= Beginning of Section =

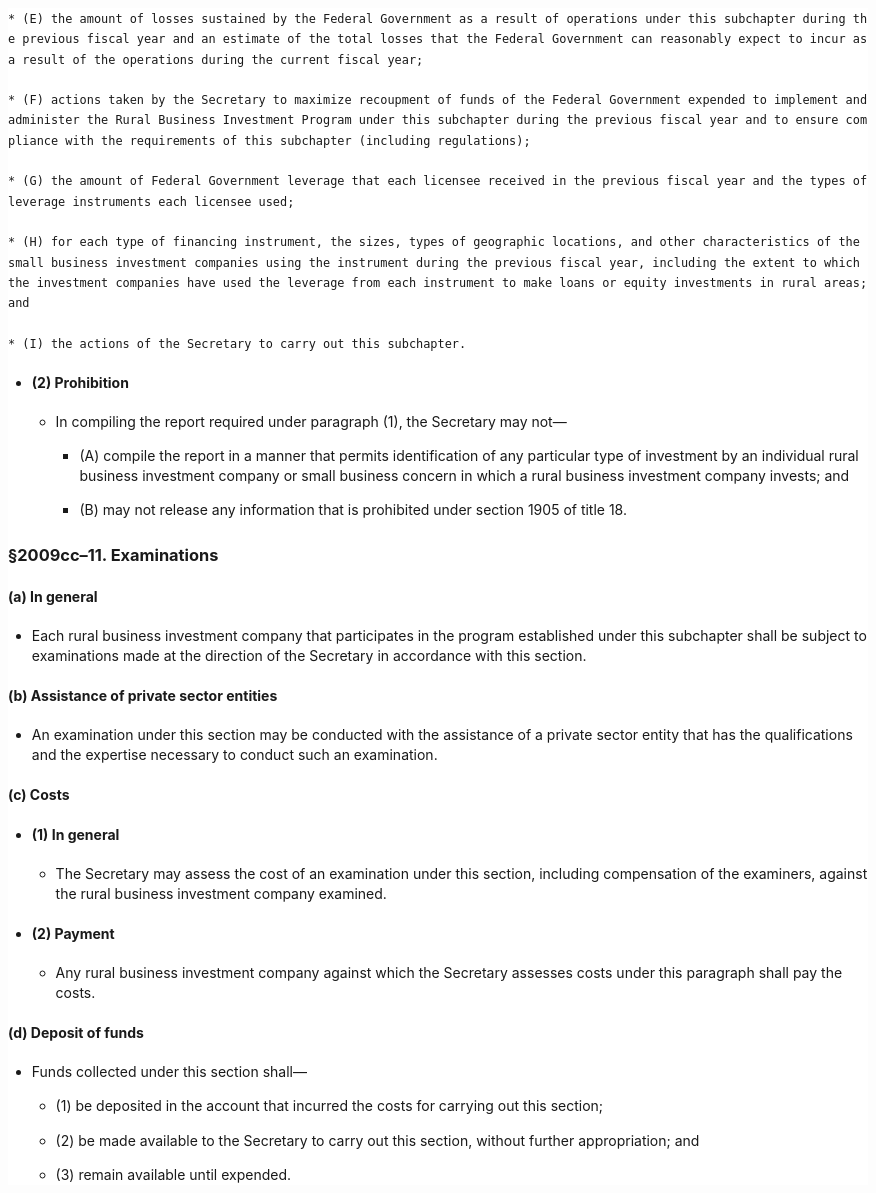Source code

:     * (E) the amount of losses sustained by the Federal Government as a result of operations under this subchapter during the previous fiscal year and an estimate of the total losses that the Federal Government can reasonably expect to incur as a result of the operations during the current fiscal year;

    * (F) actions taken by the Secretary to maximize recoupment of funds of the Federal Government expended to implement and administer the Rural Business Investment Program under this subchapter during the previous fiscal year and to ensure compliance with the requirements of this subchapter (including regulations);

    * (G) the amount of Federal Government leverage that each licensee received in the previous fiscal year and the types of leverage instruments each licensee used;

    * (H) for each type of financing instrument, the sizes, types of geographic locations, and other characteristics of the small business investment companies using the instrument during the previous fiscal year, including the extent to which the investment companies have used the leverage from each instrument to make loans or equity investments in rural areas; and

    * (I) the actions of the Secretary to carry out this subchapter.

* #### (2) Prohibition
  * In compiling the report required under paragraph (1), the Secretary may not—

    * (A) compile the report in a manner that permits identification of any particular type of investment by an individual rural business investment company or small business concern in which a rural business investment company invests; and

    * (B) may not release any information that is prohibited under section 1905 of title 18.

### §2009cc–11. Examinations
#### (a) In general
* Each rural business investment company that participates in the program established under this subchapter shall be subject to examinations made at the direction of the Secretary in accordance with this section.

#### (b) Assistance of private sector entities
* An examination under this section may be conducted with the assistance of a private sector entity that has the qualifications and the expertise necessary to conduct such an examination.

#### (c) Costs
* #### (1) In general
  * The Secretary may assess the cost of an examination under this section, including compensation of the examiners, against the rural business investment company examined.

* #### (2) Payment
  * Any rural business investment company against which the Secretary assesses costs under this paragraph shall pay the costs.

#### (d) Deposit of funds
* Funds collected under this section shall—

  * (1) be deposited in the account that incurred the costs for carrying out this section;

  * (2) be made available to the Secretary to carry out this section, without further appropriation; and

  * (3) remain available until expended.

= End of Section =

__What is needed__: The lines above from the one with "subchapter (including regulations);" through the one with "each licensee used;" are to be duplicated exactly, ends included, with nothing added.

__Answer space__:
    * (F) actions taken by the Secretary to maximize recoupment of funds of the Federal Government expended to implement and administer the Rural Business Investment Program under this subchapter during the previous fiscal year and to ensure compliance with the requirements of this subchapter (including regulations);

    * (G) the amount of Federal Government leverage that each licensee received in the previous fiscal year and the types of leverage instruments each licensee used;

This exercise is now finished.